Images excluded, repeat each entry below exactly.

********************

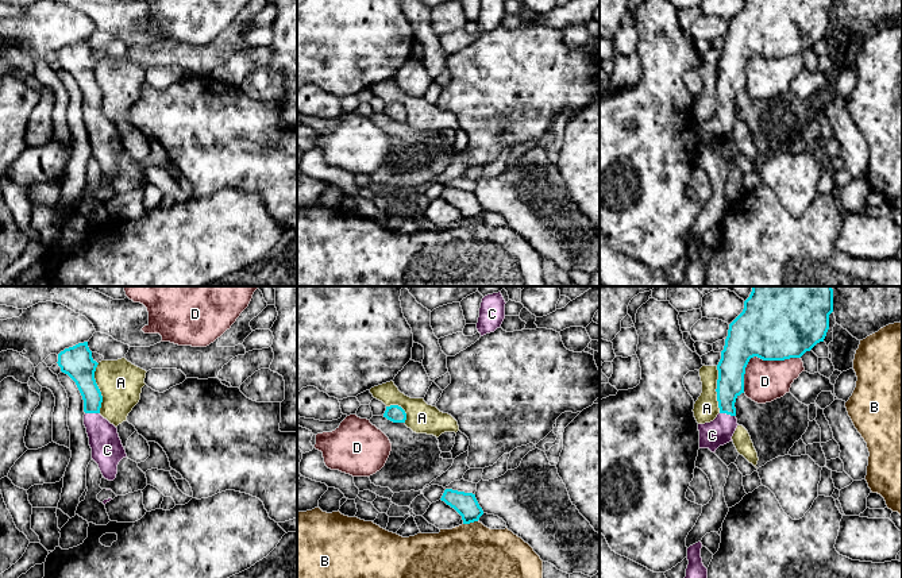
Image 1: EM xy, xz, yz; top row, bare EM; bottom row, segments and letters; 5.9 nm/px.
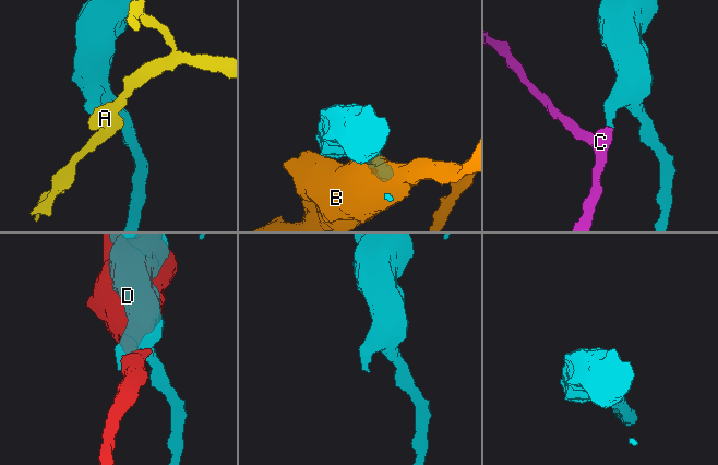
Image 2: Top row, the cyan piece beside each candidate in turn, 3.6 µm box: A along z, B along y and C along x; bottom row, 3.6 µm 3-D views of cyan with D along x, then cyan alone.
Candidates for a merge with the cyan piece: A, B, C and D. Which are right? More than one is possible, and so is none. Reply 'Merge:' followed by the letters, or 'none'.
Merge: C

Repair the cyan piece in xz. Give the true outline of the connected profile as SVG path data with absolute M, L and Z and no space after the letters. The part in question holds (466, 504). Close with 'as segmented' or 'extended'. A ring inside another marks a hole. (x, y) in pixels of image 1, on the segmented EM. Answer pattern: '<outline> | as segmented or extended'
M446 489L440 500L462 516L463 524L478 521L483 515L483 510L473 493Z | as segmented

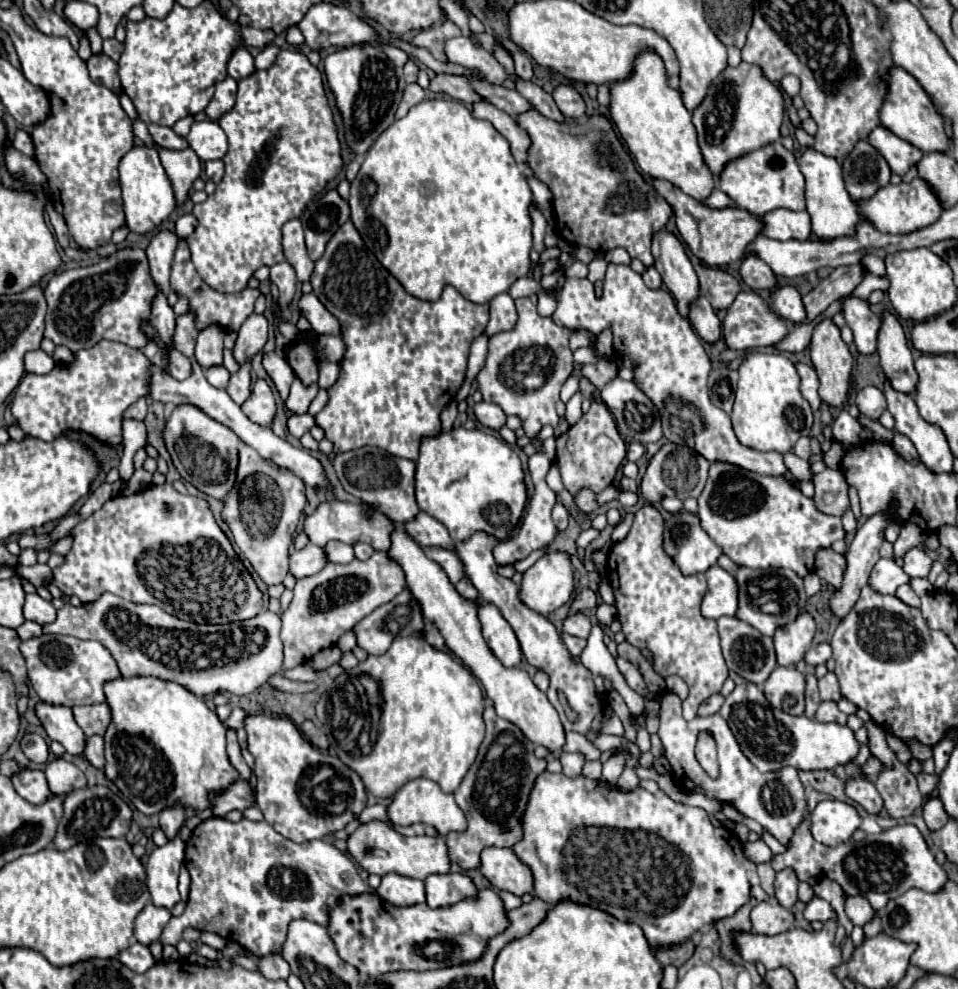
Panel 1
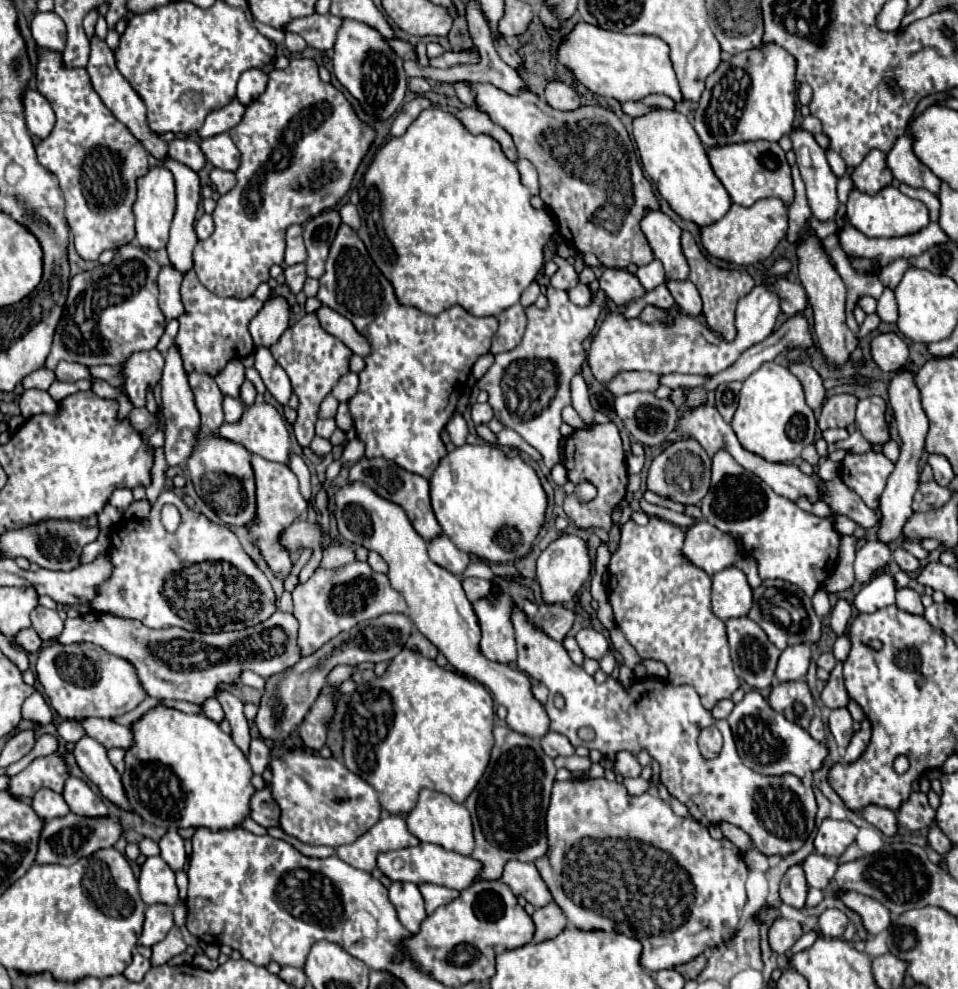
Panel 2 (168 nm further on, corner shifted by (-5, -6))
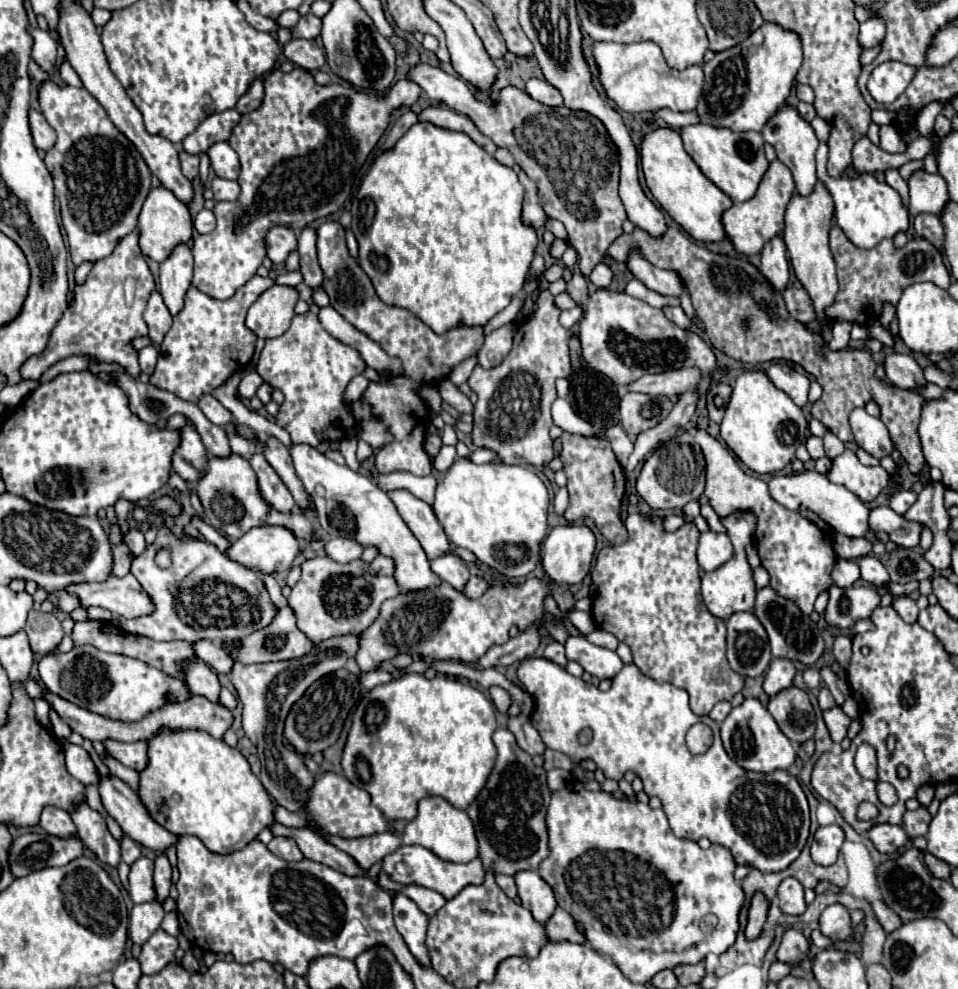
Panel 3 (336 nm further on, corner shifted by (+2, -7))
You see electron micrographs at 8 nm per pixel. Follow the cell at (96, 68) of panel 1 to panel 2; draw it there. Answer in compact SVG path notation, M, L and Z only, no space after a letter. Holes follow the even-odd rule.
M93 35L91 39L91 55L89 55L89 63L87 63L87 73L89 73L89 79L93 83L93 89L99 93L99 97L103 99L103 103L111 109L111 113L123 123L127 125L127 129L143 143L145 151L149 155L153 155L157 161L163 161L167 159L167 147L169 147L169 141L161 139L157 133L151 131L149 123L147 123L147 109L145 109L145 103L139 99L139 95L135 93L135 89L127 83L127 79L123 79L123 75L117 71L115 67L115 57L113 57L113 51L107 47L107 43L103 39L99 39L97 35Z

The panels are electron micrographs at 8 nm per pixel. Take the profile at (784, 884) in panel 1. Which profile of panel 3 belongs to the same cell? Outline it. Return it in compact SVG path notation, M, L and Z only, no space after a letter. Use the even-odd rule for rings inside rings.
M784 878L778 886L778 900L780 900L780 908L786 914L802 914L806 910L806 902L804 902L804 888L796 878Z

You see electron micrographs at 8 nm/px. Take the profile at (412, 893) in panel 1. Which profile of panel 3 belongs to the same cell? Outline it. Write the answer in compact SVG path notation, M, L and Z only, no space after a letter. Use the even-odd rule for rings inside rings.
M394 892L392 900L394 900L396 930L402 934L410 952L416 956L416 960L420 960L420 964L430 966L428 950L424 946L428 916L424 912L420 912L420 908L416 908L416 904L402 892Z

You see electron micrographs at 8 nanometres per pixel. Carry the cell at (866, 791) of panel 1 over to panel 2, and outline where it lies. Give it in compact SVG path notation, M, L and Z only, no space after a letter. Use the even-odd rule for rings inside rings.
M867 805L863 811L861 811L863 819L869 821L871 825L875 825L883 835L887 837L893 837L897 833L897 815L885 807L879 807L879 805Z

********************

→ OUTPUT OF THE EXERCISE
Image 1: EM xy, xz, yz; top row, bare EM; bottom row, segments and letters; 5.9 nm/px.
Image 2: Top row, the cyan piece beside each candidate in turn, 3.6 µm box: A along z, B along y and C along x; bottom row, 3.6 µm 3-D views of cyan with D along x, then cyan alone.
Candidates for a merge with the cyan piece: A, B, C and D. Which are right? More than one is possible, and so is none. Reply 'Merge:' followed by the letters, or 'none'.
Merge: C

Repair the cyan piece in xz. Give the true outline of the connected profile as SVG path data with absolute M, L and Z and no space after the letters. The part in question holds (466, 504). Close with 'as segmented' or 'extended'. A ring inside another marks a hole. (x, y) in pixels of image 1, on the segmented EM. Answer pattern: '<outline> | as segmented or extended'
M446 489L440 500L462 516L463 524L478 521L483 515L483 510L473 493Z | as segmented

Panel 1
Panel 2 (168 nm further on, corner shifted by (-5, -6))
Panel 3 (336 nm further on, corner shifted by (+2, -7))
You see electron micrographs at 8 nm per pixel. Follow the cell at (96, 68) of panel 1 to panel 2; draw it there. Answer in compact SVG path notation, M, L and Z only, no space after a letter. Holes follow the even-odd rule.
M93 35L91 39L91 55L89 55L89 63L87 63L87 73L89 73L89 79L93 83L93 89L99 93L99 97L103 99L103 103L111 109L111 113L123 123L127 125L127 129L143 143L145 151L149 155L153 155L157 161L163 161L167 159L167 147L169 147L169 141L161 139L157 133L151 131L149 123L147 123L147 109L145 109L145 103L139 99L139 95L135 93L135 89L127 83L127 79L123 79L123 75L117 71L115 67L115 57L113 57L113 51L107 47L107 43L103 39L99 39L97 35Z

The panels are electron micrographs at 8 nm per pixel. Take the profile at (784, 884) in panel 1. Which profile of panel 3 belongs to the same cell? Outline it. Return it in compact SVG path notation, M, L and Z only, no space after a letter. Use the even-odd rule for rings inside rings.
M784 878L778 886L778 900L780 900L780 908L786 914L802 914L806 910L806 902L804 902L804 888L796 878Z

You see electron micrographs at 8 nm/px. Take the profile at (412, 893) in panel 1. Which profile of panel 3 belongs to the same cell? Outline it. Write the answer in compact SVG path notation, M, L and Z only, no space after a letter. Use the even-odd rule for rings inside rings.
M394 892L392 900L394 900L396 930L402 934L410 952L416 956L416 960L420 960L420 964L430 966L428 950L424 946L428 916L424 912L420 912L420 908L416 908L416 904L402 892Z

You see electron micrographs at 8 nanometres per pixel. Carry the cell at (866, 791) of panel 1 over to panel 2, and outline where it lies. Give it in compact SVG path notation, M, L and Z only, no space after a letter. Use the even-odd rule for rings inside rings.
M867 805L863 811L861 811L863 819L869 821L871 825L875 825L883 835L887 837L893 837L897 833L897 815L885 807L879 807L879 805Z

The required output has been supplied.